BEGIN
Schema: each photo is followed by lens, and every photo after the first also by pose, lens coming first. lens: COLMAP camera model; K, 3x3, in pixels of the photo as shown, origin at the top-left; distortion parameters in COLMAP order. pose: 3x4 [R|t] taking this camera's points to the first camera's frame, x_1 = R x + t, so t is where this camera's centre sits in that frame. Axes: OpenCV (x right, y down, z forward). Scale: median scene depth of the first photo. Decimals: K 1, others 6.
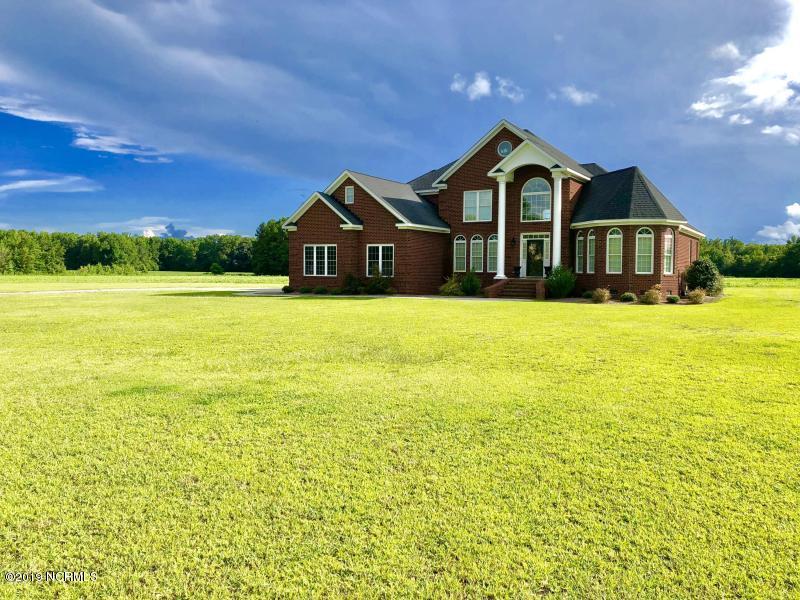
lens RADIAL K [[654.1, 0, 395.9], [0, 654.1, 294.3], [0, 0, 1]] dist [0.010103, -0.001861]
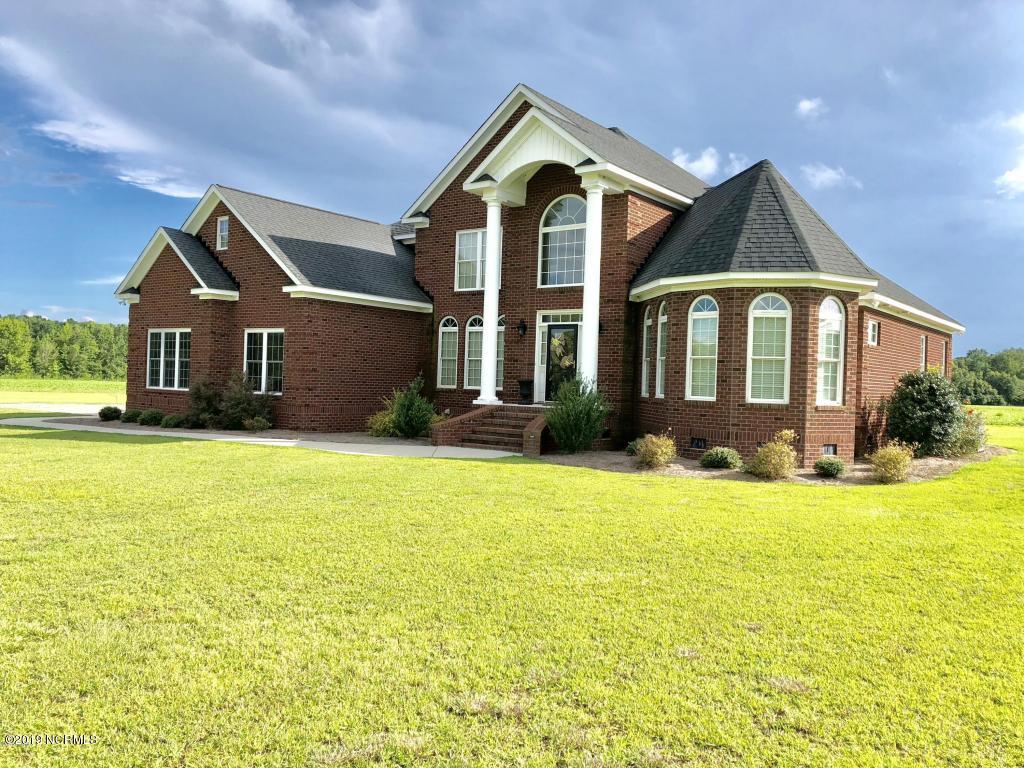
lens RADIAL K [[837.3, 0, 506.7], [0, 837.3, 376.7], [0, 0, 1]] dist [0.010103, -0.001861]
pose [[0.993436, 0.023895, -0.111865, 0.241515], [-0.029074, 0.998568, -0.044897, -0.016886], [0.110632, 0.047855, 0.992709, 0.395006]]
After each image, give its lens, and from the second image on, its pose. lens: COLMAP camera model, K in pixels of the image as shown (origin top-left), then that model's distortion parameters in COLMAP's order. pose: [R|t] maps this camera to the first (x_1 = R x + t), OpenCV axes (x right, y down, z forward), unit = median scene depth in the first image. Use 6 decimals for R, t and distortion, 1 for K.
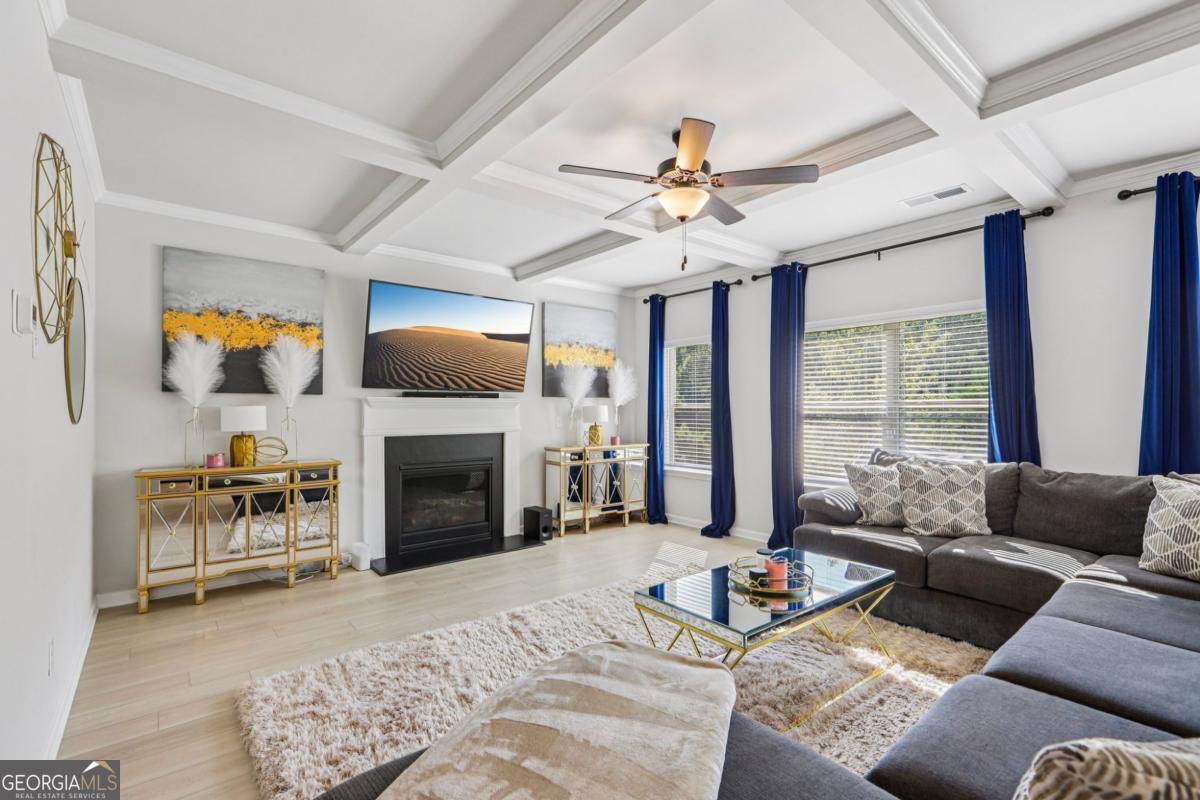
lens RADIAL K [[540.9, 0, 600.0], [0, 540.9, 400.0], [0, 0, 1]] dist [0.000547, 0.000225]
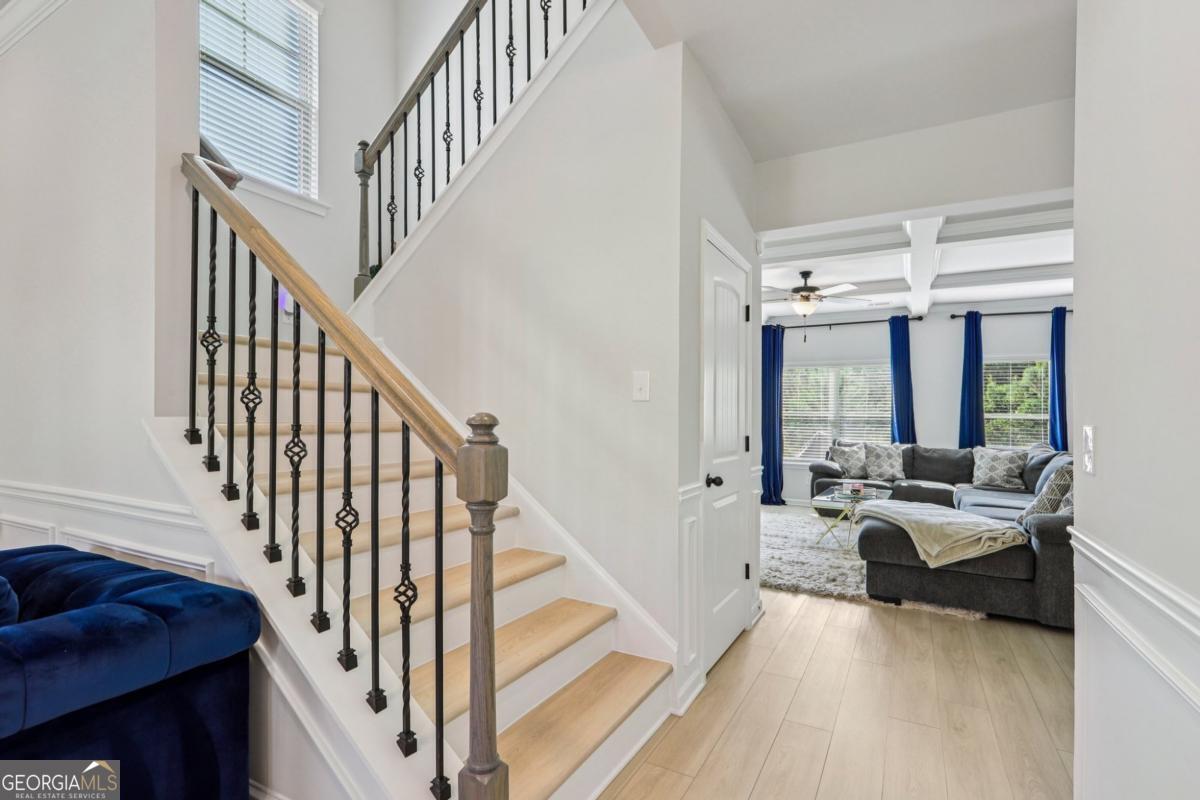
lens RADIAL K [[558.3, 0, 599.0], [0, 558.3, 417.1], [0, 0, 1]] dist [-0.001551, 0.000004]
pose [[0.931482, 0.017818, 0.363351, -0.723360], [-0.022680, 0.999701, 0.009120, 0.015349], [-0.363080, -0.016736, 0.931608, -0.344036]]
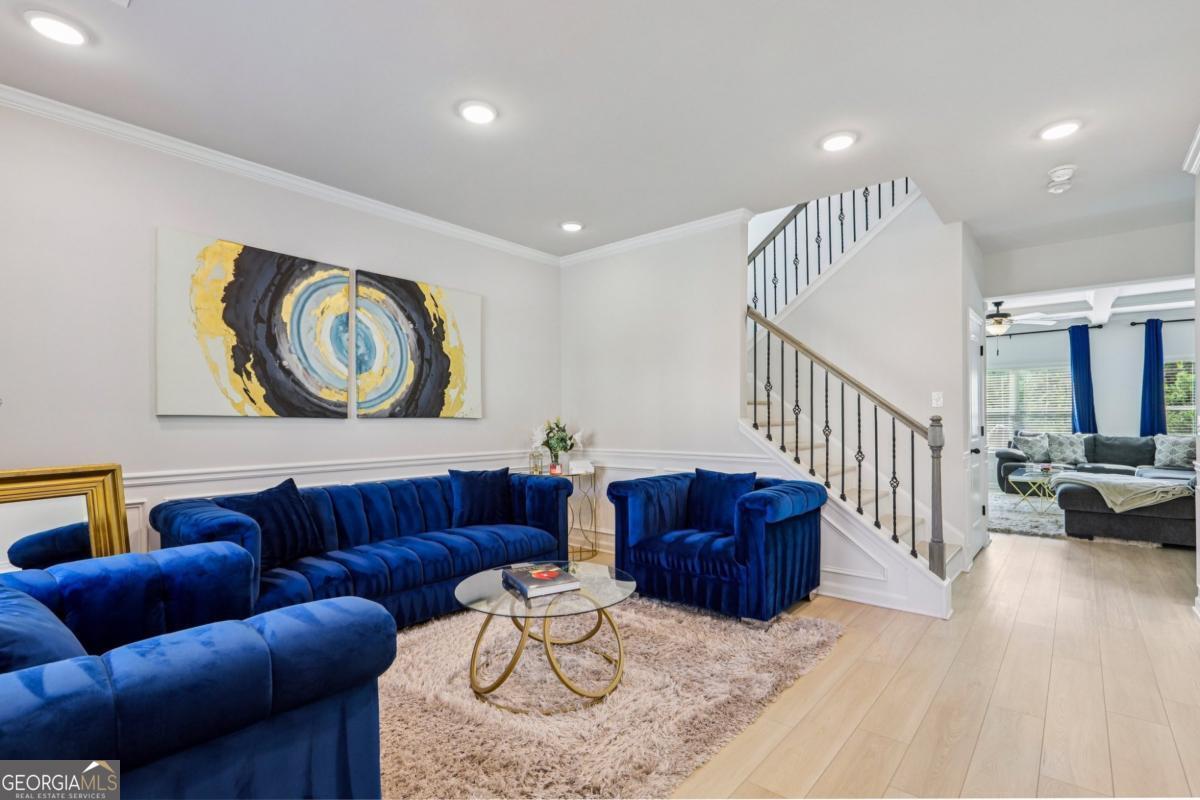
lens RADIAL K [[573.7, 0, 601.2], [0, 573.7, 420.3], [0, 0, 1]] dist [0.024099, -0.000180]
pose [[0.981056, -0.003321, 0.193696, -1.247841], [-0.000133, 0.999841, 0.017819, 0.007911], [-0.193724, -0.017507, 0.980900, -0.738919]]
END
## EXERCISE BRIEF
Reproduce every line of the entries above with "pixels" swapped for "pixel units" and everything else unchanged, and omit the pictures.

## WRITTEN RESPONSE
Schema: each photo is followed by lens, and every photo after the first also by pose, lens coming first. lens: COLMAP camera model; K, 3x3, in pixel units of the photo as shown, origin at the top-left; distortion parameters in COLMAP order. pose: 3x4 [R|t] taking this camera's points to the first camera's frame, x_1 = R x + t, so t is where this camera's centre sits in that frame. Axes: OpenCV (x right, y down, z forward). Scale: median scene depth of the first photo. Decimals: K 1, others 6.
lens RADIAL K [[654.1, 0, 395.9], [0, 654.1, 294.3], [0, 0, 1]] dist [0.010103, -0.001861]
lens RADIAL K [[837.3, 0, 506.7], [0, 837.3, 376.7], [0, 0, 1]] dist [0.010103, -0.001861]
pose [[0.993436, 0.023895, -0.111865, 0.241515], [-0.029074, 0.998568, -0.044897, -0.016886], [0.110632, 0.047855, 0.992709, 0.395006]]
After each image, give its lens, and from the second image on, its pose. lens: COLMAP camera model, K in pixel units of the image as shown (origin top-left), then that model's distortion parameters in COLMAP's order. pose: [R|t] maps this camera to the first (x_1 = R x + t), OpenCV axes (x right, y down, z forward), unit = median scene depth in the first image. Use 6 decimals for R, t and distortion, 1 for K.
lens RADIAL K [[540.9, 0, 600.0], [0, 540.9, 400.0], [0, 0, 1]] dist [0.000547, 0.000225]
lens RADIAL K [[558.3, 0, 599.0], [0, 558.3, 417.1], [0, 0, 1]] dist [-0.001551, 0.000004]
pose [[0.931482, 0.017818, 0.363351, -0.723360], [-0.022680, 0.999701, 0.009120, 0.015349], [-0.363080, -0.016736, 0.931608, -0.344036]]
lens RADIAL K [[573.7, 0, 601.2], [0, 573.7, 420.3], [0, 0, 1]] dist [0.024099, -0.000180]
pose [[0.981056, -0.003321, 0.193696, -1.247841], [-0.000133, 0.999841, 0.017819, 0.007911], [-0.193724, -0.017507, 0.980900, -0.738919]]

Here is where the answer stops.